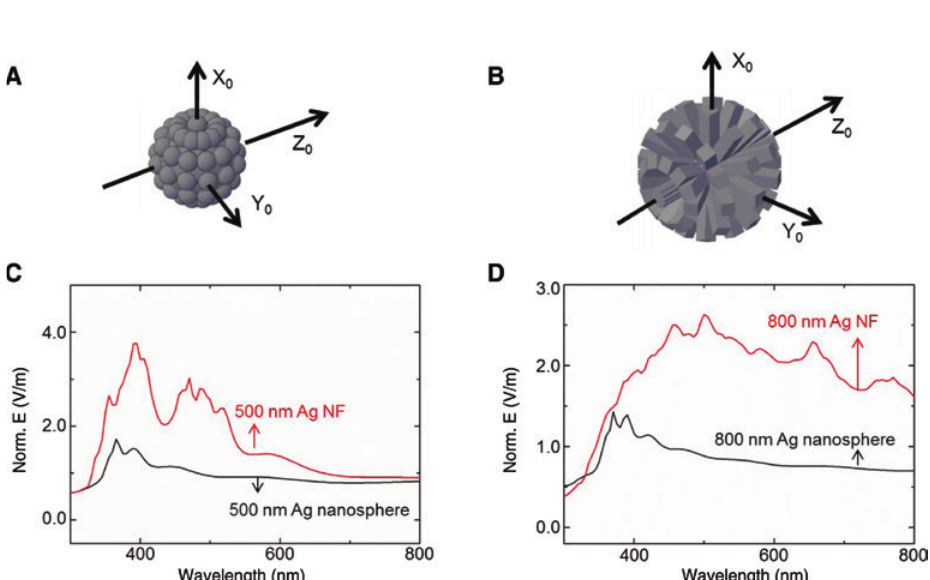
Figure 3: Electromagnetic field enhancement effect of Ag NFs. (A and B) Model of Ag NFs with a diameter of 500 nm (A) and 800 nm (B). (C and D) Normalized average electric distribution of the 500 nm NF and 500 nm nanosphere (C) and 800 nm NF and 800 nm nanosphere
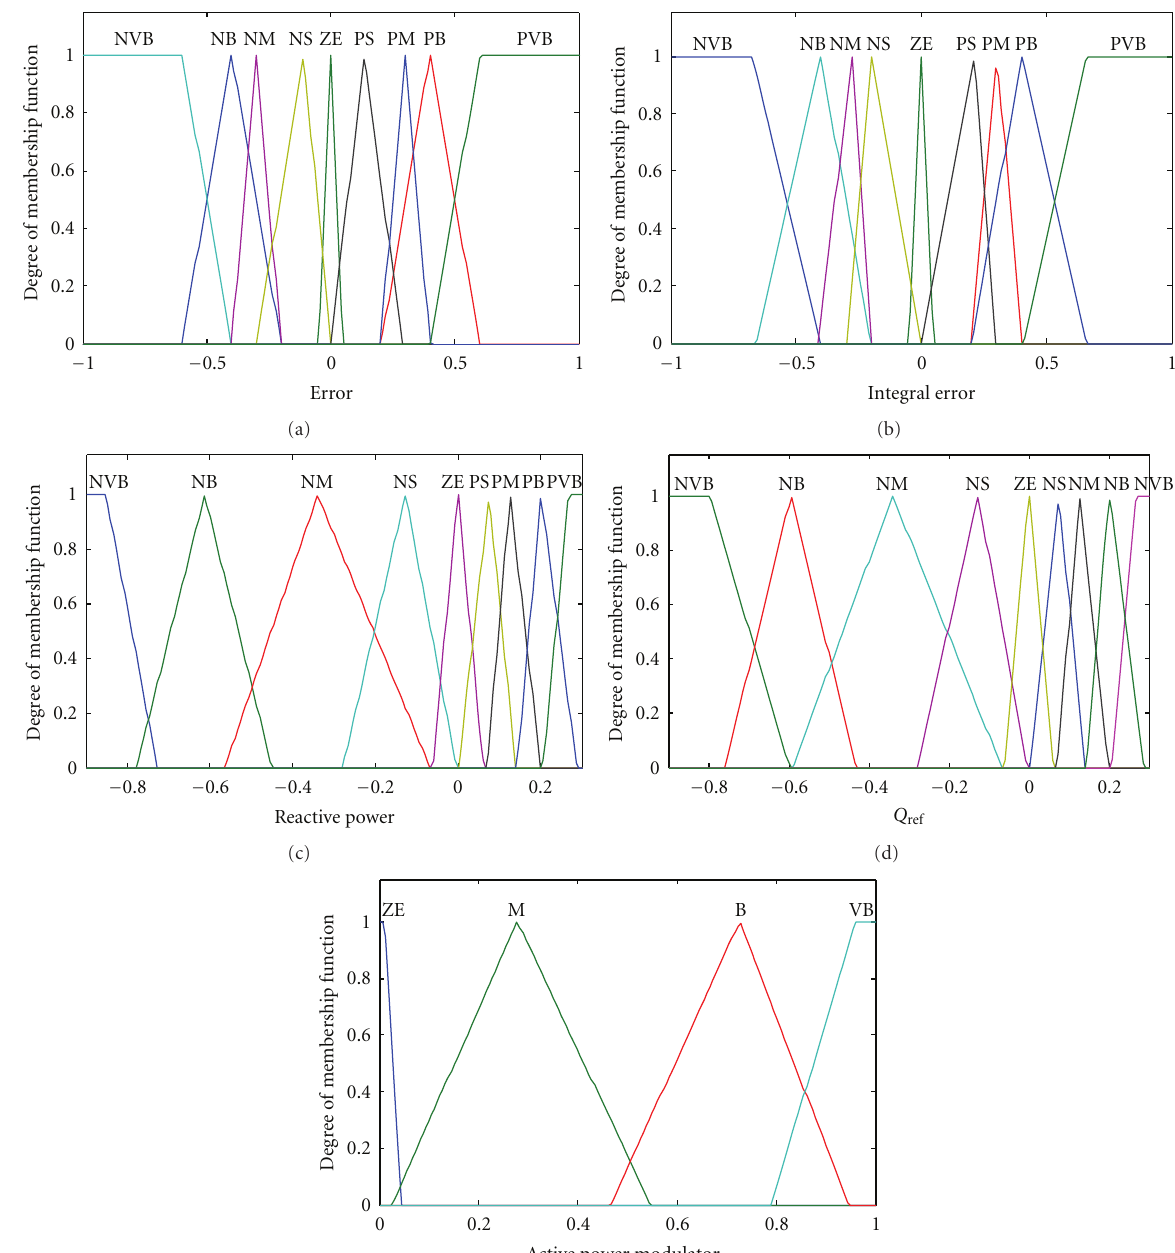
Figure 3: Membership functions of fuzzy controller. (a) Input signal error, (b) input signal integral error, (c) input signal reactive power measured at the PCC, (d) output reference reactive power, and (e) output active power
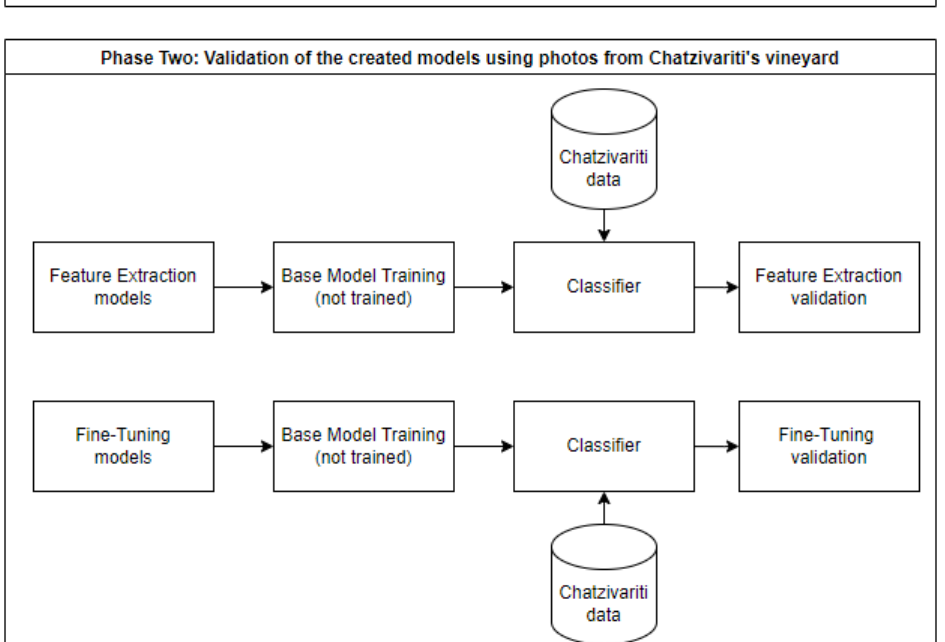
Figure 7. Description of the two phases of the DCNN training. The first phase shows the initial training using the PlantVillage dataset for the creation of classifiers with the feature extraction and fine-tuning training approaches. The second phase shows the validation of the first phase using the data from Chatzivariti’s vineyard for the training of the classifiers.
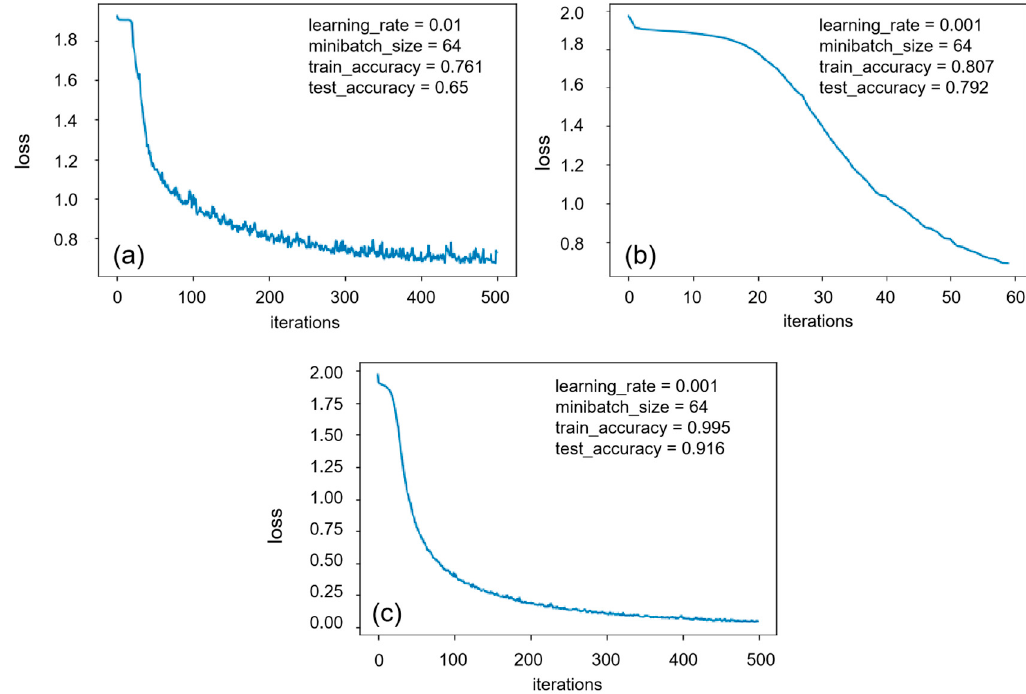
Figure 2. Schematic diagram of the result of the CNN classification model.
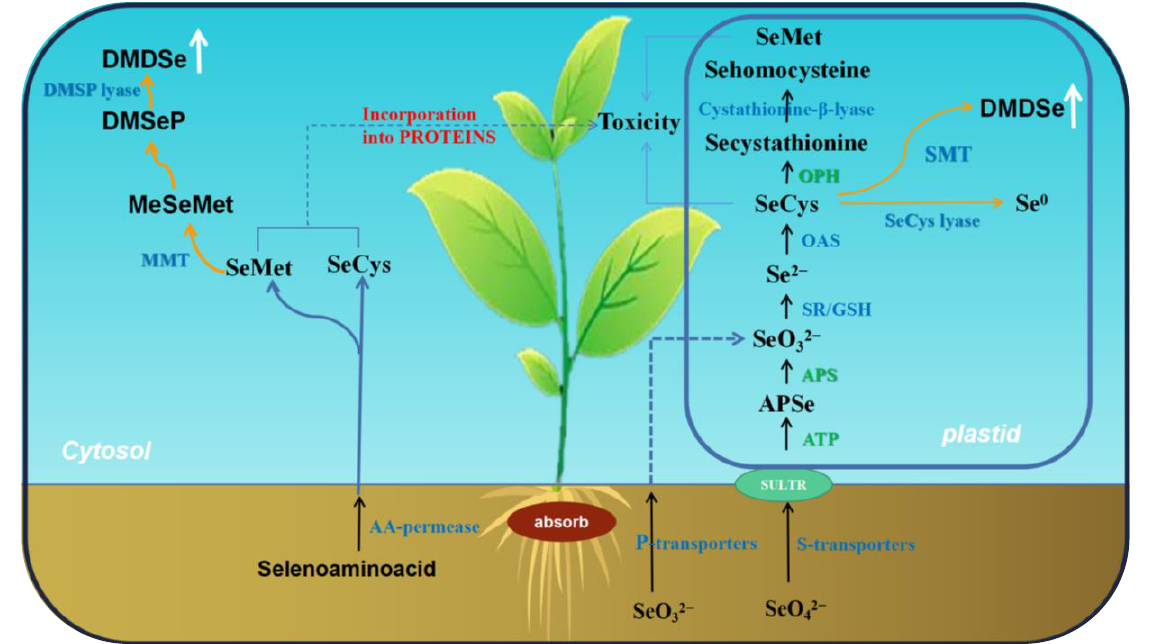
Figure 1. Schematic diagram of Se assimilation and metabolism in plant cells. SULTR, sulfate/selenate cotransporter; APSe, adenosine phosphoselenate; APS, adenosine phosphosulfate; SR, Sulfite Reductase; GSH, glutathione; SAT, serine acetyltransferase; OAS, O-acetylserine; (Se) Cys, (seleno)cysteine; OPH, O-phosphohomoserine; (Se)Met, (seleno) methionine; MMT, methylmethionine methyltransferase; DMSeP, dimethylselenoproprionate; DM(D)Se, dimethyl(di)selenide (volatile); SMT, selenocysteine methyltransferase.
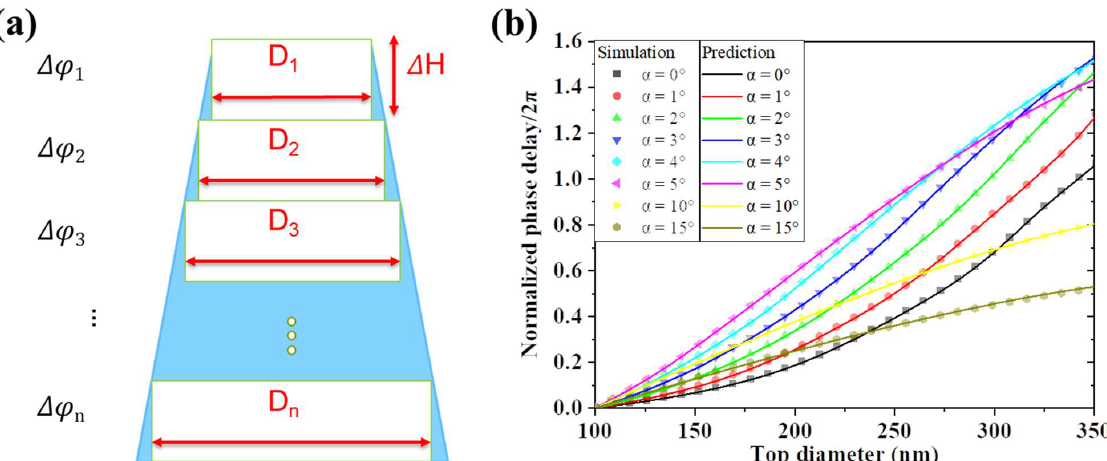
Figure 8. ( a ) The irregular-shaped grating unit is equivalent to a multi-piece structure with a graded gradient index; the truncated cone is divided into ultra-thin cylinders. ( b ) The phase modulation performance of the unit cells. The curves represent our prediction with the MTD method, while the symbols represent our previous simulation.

▶ Exercise directions:
Copy out the data verbatim, excluding the pictures.

▶ Response box:
Figure 3: Electromagnetic field enhancement effect of Ag NFs. (A and B) Model of Ag NFs with a diameter of 500 nm (A) and 800 nm (B). (C and D) Normalized average electric distribution of the 500 nm NF and 500 nm nanosphere (C) and 800 nm NF and 800 nm nanosphere
Figure 3: Membership functions of fuzzy controller. (a) Input signal error, (b) input signal integral error, (c) input signal reactive power measured at the PCC, (d) output reference reactive power, and (e) output active power
Figure 7. Description of the two phases of the DCNN training. The first phase shows the initial training using the PlantVillage dataset for the creation of classifiers with the feature extraction and fine-tuning training approaches. The second phase shows the validation of the first phase using the data from Chatzivariti’s vineyard for the training of the classifiers.
Figure 2. Schematic diagram of the result of the CNN classification model.
Figure 1. Schematic diagram of Se assimilation and metabolism in plant cells. SULTR, sulfate/selenate cotransporter; APSe, adenosine phosphoselenate; APS, adenosine phosphosulfate; SR, Sulfite Reductase; GSH, glutathione; SAT, serine acetyltransferase; OAS, O-acetylserine; (Se) Cys, (seleno)cysteine; OPH, O-phosphohomoserine; (Se)Met, (seleno) methionine; MMT, methylmethionine methyltransferase; DMSeP, dimethylselenoproprionate; DM(D)Se, dimethyl(di)selenide (volatile); SMT, selenocysteine methyltransferase.
Figure 8. ( a ) The irregular-shaped grating unit is equivalent to a multi-piece structure with a graded gradient index; the truncated cone is divided into ultra-thin cylinders. ( b ) The phase modulation performance of the unit cells. The curves represent our prediction with the MTD method, while the symbols represent our previous simulation.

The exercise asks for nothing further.